The Oltrarno is home to Villa Strozzi and its 90,000 square metres of surrounding parklands, otherwise known as Parco del Boschetto and once the private residence of one of the most important families in Florence. Nestled in the hills, it can be accessed from via Pisana, via di Monte Oliveto and via di Soffiano for picturesque picnics in the holm oak woods equipped with benches. Kids can run off their gelato-induced sugar spike in the play area and it’s advised to load up on mosquito repellent to ward off unwelcome picnickers!

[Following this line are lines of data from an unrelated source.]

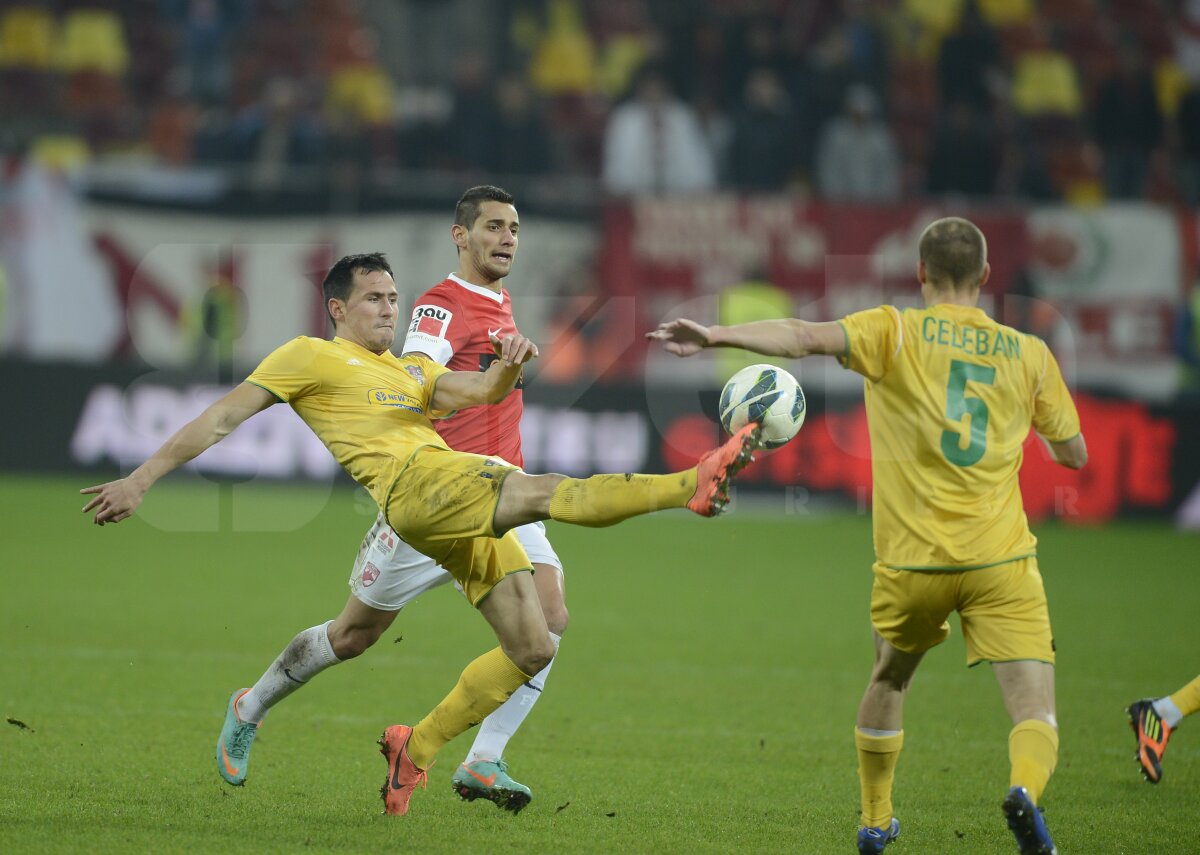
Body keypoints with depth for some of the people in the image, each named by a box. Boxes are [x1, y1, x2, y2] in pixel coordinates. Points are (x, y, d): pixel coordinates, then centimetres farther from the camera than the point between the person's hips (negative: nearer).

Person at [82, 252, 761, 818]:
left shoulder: (412, 371, 33)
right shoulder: (310, 357, 14)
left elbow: (476, 391, 16)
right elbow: (224, 418, 9)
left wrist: (507, 368, -8)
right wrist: (141, 481, 3)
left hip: (465, 505, 8)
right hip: (410, 485, -8)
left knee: (534, 649, 2)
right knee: (547, 490, -30)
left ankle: (417, 749, 11)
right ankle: (693, 484, -43)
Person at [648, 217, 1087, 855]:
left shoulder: (895, 333, 0)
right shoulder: (1030, 354, 8)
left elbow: (807, 337, -17)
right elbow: (1074, 454, 17)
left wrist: (714, 336, -19)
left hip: (912, 562, 0)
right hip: (1002, 563, 0)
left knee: (888, 681, 28)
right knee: (1035, 715, -6)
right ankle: (1025, 787, -37)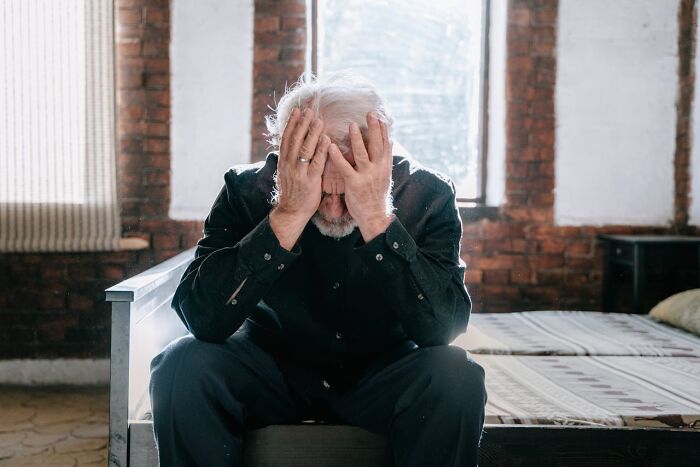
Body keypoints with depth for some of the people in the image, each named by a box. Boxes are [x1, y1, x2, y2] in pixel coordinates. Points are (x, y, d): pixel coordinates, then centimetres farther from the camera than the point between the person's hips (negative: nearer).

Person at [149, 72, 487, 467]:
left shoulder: (427, 194, -17)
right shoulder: (247, 189, -17)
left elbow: (444, 327, -28)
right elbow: (201, 317, -28)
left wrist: (377, 218, -38)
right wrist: (288, 215, -37)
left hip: (381, 371, 0)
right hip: (274, 367, 1)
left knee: (456, 377, -30)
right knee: (184, 366, -27)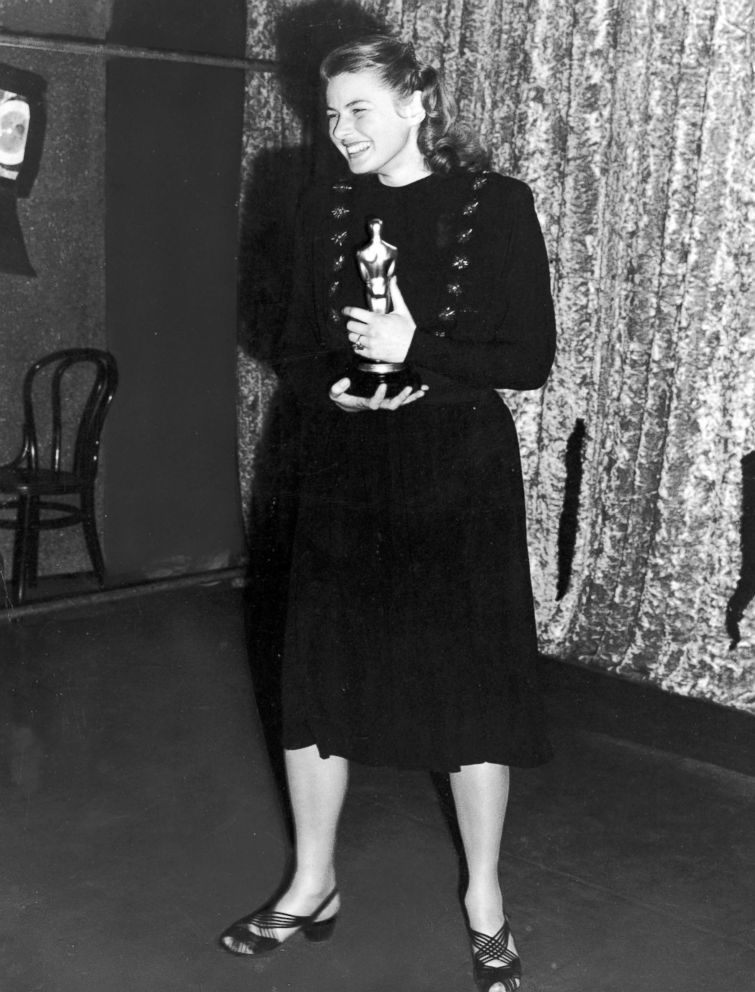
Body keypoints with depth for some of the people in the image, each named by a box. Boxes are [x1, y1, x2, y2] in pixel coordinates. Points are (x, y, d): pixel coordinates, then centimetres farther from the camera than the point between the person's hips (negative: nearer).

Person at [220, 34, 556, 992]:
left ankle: (485, 896, 24)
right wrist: (336, 387, -11)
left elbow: (531, 358, -8)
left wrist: (415, 352, -19)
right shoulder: (325, 209, 7)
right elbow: (296, 351, 10)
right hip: (345, 475, 4)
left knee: (471, 685, 4)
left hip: (459, 478, -4)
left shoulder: (496, 204, -5)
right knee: (316, 672, 8)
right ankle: (312, 886, 26)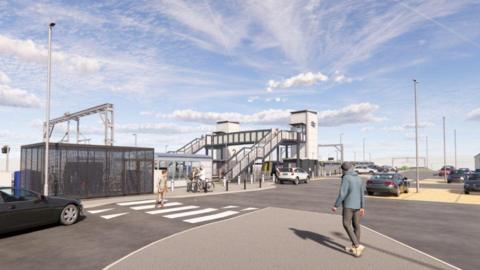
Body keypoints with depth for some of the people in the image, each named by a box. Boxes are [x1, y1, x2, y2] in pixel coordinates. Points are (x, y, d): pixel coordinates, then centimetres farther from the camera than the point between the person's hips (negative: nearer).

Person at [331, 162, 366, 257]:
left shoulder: (346, 178, -16)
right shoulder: (359, 178, 7)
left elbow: (342, 194, -21)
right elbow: (362, 194, 10)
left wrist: (336, 205, -14)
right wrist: (362, 207, 16)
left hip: (348, 205, -7)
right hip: (357, 206, 8)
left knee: (347, 225, -1)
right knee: (356, 225, 11)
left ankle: (357, 246, -10)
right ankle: (354, 247, 19)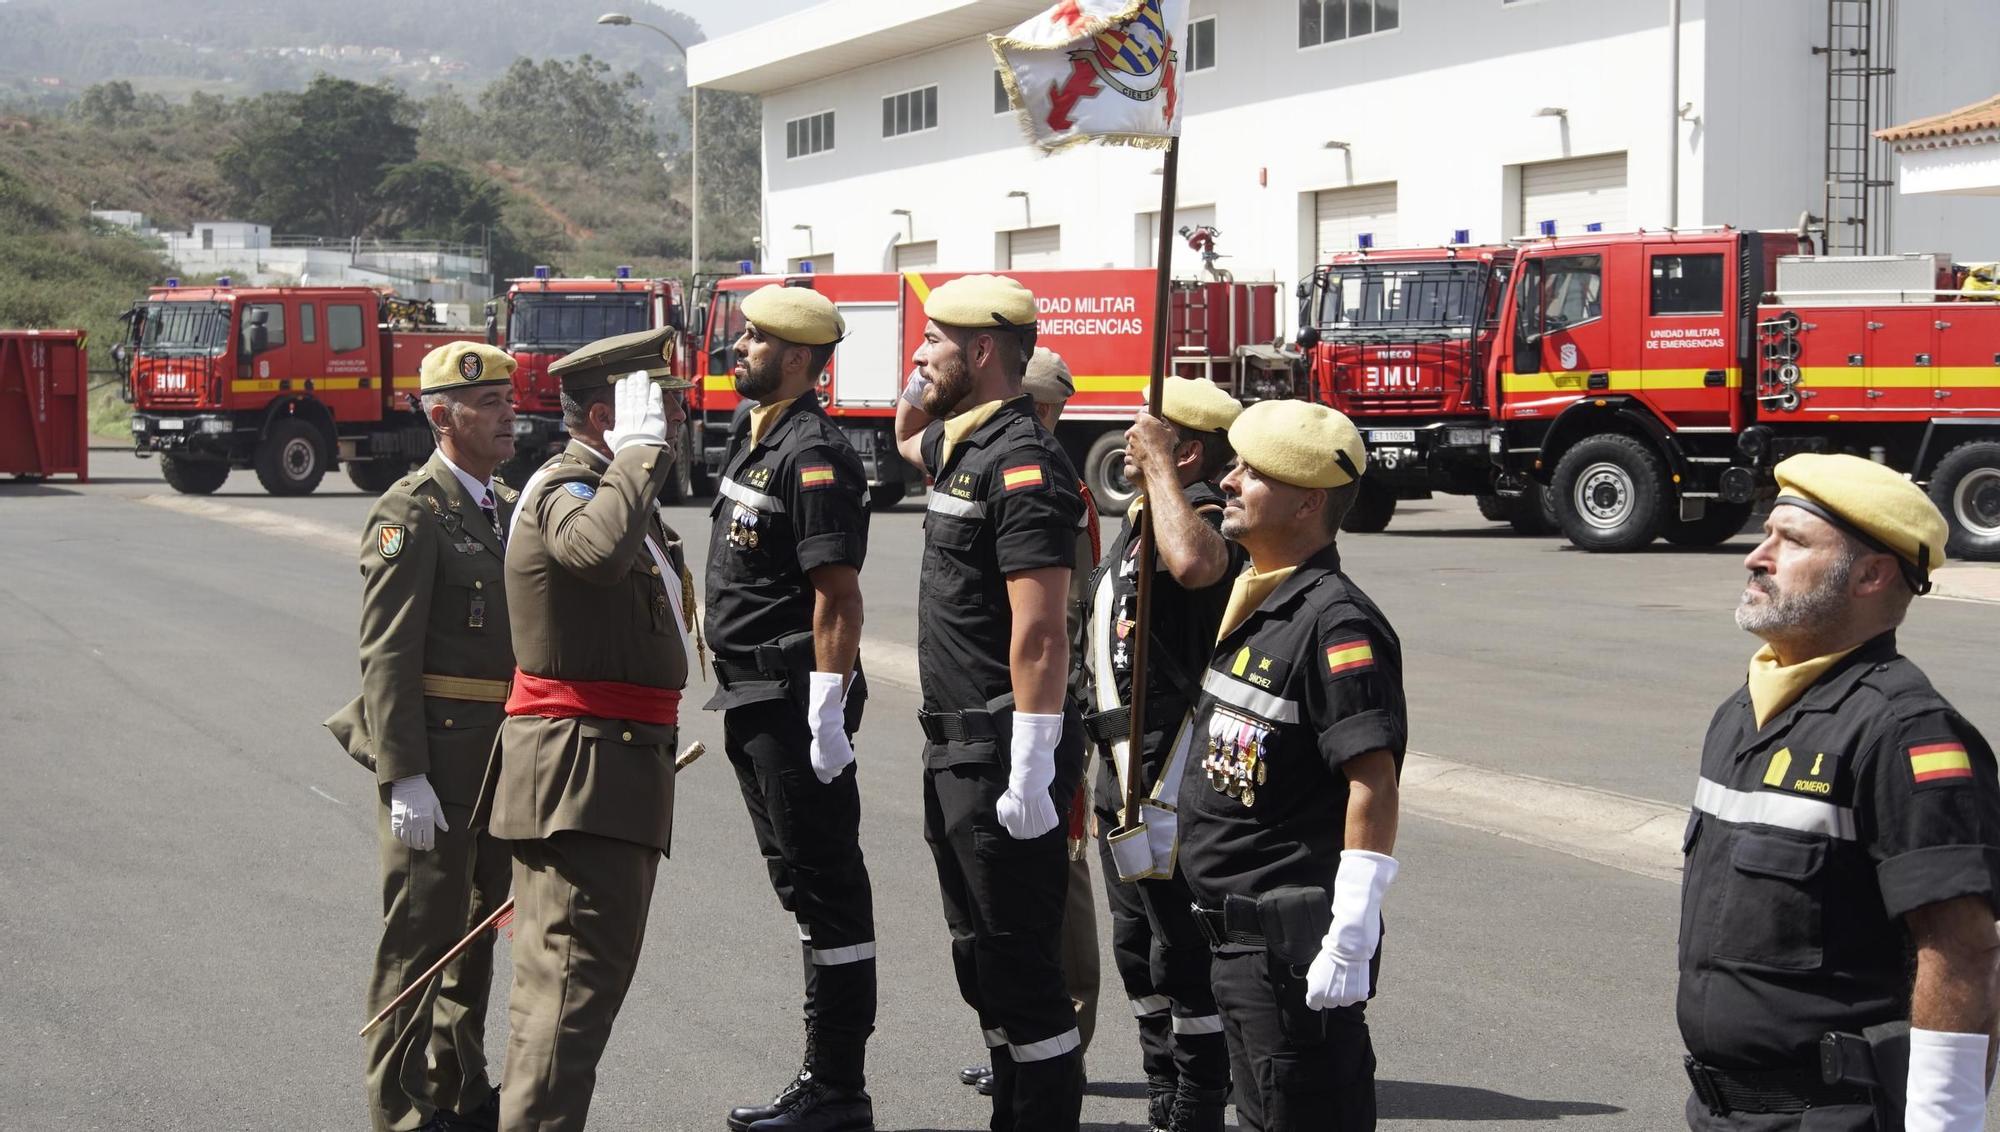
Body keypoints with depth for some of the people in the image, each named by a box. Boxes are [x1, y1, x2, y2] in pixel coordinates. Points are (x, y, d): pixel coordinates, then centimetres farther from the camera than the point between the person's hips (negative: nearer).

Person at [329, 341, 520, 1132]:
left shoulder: (509, 507, 13)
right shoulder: (410, 513, -12)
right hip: (436, 757, -8)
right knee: (420, 934, -2)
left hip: (503, 759, 8)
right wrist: (403, 777, -22)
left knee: (476, 929, 17)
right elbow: (387, 657, -17)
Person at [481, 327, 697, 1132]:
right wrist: (642, 448, -30)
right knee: (577, 976, -13)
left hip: (618, 762, 11)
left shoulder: (612, 486, 20)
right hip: (584, 768, -11)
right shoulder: (564, 489, -15)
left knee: (566, 975, 18)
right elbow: (599, 550, -41)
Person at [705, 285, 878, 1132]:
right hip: (754, 703, 11)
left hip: (795, 705, -11)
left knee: (828, 893, -4)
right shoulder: (756, 441, 16)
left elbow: (838, 594, -21)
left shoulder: (814, 454, -15)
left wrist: (827, 716, -24)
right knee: (803, 890, 15)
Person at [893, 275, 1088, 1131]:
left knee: (1022, 968, -4)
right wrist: (928, 381, 19)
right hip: (955, 752, 10)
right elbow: (908, 440, 40)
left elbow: (1039, 632, -23)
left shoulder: (1022, 462, -17)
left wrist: (1030, 771, -25)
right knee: (980, 962, 17)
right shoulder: (962, 443, 13)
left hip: (1002, 760, -10)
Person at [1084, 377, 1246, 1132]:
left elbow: (1193, 565, -43)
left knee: (1184, 956, -3)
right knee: (1137, 949, 18)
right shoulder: (1140, 519, 16)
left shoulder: (1207, 518, -16)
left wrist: (1158, 465, -30)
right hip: (1124, 765, 11)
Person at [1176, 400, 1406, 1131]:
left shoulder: (1335, 623, -18)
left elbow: (1374, 783, -22)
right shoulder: (1247, 605, 11)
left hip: (1295, 938, -9)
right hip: (1234, 933, 9)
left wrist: (1351, 943, -25)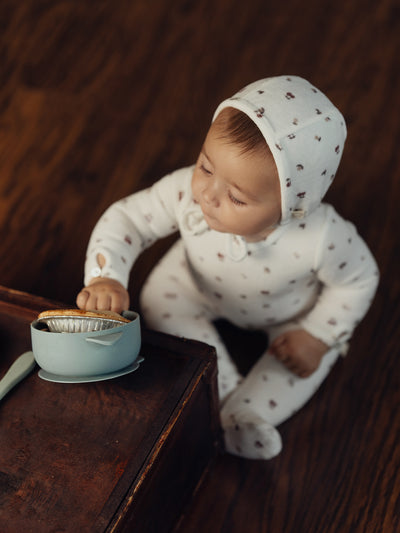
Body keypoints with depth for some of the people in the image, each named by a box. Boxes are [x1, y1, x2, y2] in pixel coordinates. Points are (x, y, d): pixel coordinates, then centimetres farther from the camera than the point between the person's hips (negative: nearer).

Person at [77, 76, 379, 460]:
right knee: (161, 300, -12)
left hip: (289, 311, -1)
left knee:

Bobolino Park (not to be confused with Boboli!) on Florence’s south side is an English-style park made up of three gardens looping from viale Machiavelli towards piazzale Galileo. A large oval flowerbed and rock pool serve as Instagrammable photo points, with a dramatic circular pool spouting jets of water if you need to stand in the cool of the spray.
For a more contemporary choice, see San Donato beside the still controversial and imposing courthouse building: it’s a love it or hate it situation. The landscaped gardens feature carefully curated tree-lined paths, with a children’s playground and circular flowerbeds for a slightly more unusual site for your sandwich.
Beyond the places mentioned above, you’ll find young Florentines and students all over the city scrambling for space to eat lunch along the lungarno to enjoy a panino with a view. Piazza Santa Croce has also become hot property for munching. Be warned: the glower of Enrico Pazzi’s Dante may put you off your pranzo.